→ **EXERCISE DESCRIPTION**
Pick up the story of the children and the Connecticut forest fire after its final sentence and keep it going.

→ **DOCUMENT SEGMENT**

- - - -

It happened in a small farming community in the northwestern part of Connecticut that also included a large forest preserve, a once glacial river, now a bubbling brook, a lake, and a spring-fed pond. The community’s roots began in 1680, as The Salmon Brook Settlement that was also home to Native Americans like the Tunix, the Massaco, and the Mohegan.

It was a perfect summer day. The morning was cool and the sky was a brilliant Periwinkle blue. The deep, dense forest was a monolith of wonder for elementary school age kids.  The ancient woods that the Salmon Brook flowed through provided the Native Americans with all kinds of fish, fowl, and river animals, like beavers.

Evidence of their inhabitation lingers still in the form of arrowheads, pathways, in meadows that were once crop producing fields, where they once grew tobacco, beans, squash, and corn, as well as middens of shells like clams, mussels and turtles were eagerly searched for in the forest.  There were plenty of bones to find too, mostly animal, but sometimes, human bones that would be exposed as they washed up on the rocky river banks.

On this beautiful summer morning, a small band of kids, having traversed deeply into the forest, smelled smoke and considered it to be a fisherman on the river or the nearby lake.  At first, nothing much was thought about it. The smoke seemed to be coming from some distance away.

Taken aback by what she was seeing, one of the older members of the group of five children, yelled out, “FIRE!”  All heads turned to the leader of the group, who stood mesmerized by the yellow-orange fingers of flame surrounding a giant oak tree, that appeared to touch the sky it was so tall. The forest fire was closing in around them, silently sneaking up on them, until it roared like a lion.  The fire then leapt among the tree tops, high into the sky, turning the blue sky into a purple twilight, billowing with fire.

- - - -

Collected data
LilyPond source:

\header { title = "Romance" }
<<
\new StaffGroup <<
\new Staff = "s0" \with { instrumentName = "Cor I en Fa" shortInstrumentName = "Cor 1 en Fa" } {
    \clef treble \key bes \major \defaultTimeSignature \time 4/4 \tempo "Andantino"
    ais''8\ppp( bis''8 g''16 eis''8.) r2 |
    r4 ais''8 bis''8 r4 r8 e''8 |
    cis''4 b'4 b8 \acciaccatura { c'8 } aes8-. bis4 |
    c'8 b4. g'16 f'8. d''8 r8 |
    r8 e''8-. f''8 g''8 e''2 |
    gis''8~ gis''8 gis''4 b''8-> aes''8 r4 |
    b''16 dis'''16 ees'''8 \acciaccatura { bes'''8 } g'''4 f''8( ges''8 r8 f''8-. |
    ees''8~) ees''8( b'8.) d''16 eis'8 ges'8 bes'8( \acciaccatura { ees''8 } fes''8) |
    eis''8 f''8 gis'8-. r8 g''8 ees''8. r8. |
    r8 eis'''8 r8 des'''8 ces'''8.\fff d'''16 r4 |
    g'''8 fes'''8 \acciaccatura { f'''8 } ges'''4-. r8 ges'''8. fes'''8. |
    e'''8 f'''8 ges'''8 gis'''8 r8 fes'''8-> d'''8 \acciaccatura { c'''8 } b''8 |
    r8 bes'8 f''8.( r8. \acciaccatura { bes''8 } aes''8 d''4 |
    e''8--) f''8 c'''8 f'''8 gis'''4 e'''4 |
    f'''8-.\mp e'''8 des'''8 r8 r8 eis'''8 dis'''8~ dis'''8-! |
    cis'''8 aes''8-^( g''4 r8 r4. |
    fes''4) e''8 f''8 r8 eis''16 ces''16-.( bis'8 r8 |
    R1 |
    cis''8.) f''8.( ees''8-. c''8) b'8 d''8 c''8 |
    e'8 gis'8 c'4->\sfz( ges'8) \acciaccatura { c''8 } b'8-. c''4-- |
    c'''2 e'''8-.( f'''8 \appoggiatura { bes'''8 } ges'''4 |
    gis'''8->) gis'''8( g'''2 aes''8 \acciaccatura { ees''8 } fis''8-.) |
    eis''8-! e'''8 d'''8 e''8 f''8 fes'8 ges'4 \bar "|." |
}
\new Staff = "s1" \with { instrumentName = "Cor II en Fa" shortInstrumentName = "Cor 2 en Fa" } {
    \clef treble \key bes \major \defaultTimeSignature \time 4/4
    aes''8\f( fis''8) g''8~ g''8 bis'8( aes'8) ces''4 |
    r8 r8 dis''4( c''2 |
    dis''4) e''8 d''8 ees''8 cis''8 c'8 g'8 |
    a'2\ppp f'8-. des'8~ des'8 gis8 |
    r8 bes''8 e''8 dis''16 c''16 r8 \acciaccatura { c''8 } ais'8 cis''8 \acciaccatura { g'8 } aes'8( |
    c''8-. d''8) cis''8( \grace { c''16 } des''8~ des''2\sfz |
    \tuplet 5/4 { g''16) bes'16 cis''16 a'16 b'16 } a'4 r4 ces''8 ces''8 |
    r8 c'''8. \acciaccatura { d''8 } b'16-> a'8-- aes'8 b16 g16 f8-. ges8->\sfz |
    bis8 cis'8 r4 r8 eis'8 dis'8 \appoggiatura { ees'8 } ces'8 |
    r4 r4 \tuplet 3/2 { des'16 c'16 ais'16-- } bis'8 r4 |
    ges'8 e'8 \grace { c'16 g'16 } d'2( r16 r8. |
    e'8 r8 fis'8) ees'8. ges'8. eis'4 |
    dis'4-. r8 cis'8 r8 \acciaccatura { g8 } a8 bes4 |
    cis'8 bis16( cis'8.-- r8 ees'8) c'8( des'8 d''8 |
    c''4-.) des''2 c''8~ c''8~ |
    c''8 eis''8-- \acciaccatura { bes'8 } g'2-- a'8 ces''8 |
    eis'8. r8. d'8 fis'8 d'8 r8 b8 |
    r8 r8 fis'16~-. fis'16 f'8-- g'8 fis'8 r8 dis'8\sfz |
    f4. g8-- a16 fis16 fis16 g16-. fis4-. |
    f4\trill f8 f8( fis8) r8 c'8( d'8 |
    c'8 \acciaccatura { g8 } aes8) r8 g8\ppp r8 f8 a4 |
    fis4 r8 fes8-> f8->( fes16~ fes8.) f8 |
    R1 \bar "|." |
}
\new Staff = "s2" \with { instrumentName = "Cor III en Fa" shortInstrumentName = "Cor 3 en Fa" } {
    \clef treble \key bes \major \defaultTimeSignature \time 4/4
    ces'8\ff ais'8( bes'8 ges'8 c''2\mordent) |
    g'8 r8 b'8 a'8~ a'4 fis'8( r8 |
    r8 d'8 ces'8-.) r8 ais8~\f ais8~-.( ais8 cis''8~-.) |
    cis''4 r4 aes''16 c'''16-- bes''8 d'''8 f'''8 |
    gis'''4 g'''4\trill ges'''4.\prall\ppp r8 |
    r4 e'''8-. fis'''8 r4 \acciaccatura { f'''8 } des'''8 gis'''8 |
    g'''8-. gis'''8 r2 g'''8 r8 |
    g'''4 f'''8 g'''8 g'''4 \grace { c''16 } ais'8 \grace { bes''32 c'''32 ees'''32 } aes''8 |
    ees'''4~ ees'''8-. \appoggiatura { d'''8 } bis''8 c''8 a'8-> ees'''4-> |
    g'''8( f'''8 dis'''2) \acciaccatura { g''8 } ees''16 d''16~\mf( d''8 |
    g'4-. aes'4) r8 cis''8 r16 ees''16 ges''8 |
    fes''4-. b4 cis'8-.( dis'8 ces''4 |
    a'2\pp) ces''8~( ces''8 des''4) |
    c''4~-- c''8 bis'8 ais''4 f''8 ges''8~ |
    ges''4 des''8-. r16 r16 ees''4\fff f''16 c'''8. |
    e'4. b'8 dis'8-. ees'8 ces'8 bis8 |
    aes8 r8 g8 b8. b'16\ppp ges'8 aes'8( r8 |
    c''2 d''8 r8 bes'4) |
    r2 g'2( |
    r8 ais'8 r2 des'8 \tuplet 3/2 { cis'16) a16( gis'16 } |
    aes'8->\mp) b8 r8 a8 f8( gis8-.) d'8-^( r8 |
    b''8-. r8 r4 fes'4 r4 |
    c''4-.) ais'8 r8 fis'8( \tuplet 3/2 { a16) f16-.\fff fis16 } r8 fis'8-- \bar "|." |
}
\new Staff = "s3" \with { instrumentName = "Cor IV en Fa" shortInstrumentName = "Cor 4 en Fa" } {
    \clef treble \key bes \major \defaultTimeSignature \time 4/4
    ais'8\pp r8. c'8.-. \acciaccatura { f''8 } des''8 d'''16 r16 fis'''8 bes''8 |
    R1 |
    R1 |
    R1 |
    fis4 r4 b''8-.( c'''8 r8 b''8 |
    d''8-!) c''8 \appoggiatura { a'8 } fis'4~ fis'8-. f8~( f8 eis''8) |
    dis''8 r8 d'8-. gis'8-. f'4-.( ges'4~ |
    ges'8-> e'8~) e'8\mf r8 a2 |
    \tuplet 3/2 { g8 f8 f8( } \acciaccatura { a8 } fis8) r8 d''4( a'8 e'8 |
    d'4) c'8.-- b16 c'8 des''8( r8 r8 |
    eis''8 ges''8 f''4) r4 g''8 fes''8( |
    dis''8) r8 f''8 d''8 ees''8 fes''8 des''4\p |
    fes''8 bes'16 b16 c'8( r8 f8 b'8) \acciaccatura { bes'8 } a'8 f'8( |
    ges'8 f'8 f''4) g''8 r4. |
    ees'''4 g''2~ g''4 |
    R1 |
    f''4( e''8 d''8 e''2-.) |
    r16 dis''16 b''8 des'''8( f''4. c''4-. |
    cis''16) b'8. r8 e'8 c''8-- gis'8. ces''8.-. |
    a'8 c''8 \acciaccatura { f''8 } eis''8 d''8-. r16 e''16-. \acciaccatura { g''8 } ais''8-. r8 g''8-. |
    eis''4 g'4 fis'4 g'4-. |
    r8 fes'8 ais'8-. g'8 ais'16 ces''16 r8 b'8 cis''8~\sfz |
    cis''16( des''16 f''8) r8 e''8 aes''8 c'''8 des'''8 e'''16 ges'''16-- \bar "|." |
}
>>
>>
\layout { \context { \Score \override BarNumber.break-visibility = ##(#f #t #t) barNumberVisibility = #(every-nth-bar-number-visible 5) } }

- - - -

→ **RESULT OF THIS EXERCISE**
Like deer, caught in the headlights of an on-coming car, they froze in fear.  Suddenly, they ran, following their leader to an old wagon wheel road where giant, thick oaks lined the road, that was little more, now, than a pathway.  They ran and out of the corner of their eyes the watched the fire explode into the giant oaks behind them. As they ran, animals of all kinds joined in their fierce desire to escape the flames that were now, 40, 50, 60, 100 feet high in the air, and animals ran alongside the five children. The leader was shocked to find a black bear keeping pace at her side and deer leaping everywhere. Wild Turkeys, Foxes, Porcupines, Skunks, Woodchucks, all, ran with the humans, side by side on the narrow path, until the path widened as they reached an open field. Ahead of them was Canton road and fire trucks with long hoses and a helicopter overhead. The parents of the children were kept back by officers and firemen.

The children emerged, blackened with smoke, wild-eyed with fear, and the animals took off in different directions, some crossing the road to the other side where safety could be found, unmindful of the crowd gathered on Canton Road. The children, now at the point of exhaustion, collapsed into their parent’s arms as the firefighters dosed them with cool, clear water.

This was a day the five children would never forget. I will always remember the black bear running by my side. I remember how we looked at each other, the black bear and I—with a look that was “will we get out of this alive?”  It was as if we saved each other and we were a team. It was amazing. I will always remember the look he gave me as he turned to run into the safety of the tall bushes and another part of the forest, he turned and stopped for a moment, like he was saying, thank you and nodded his head.

By K. D. Dowdall

***I wrote this sometime ago and I had not proofread it before publishing. I have now made grammatical changes. A mistake, hopefully, I will not make again.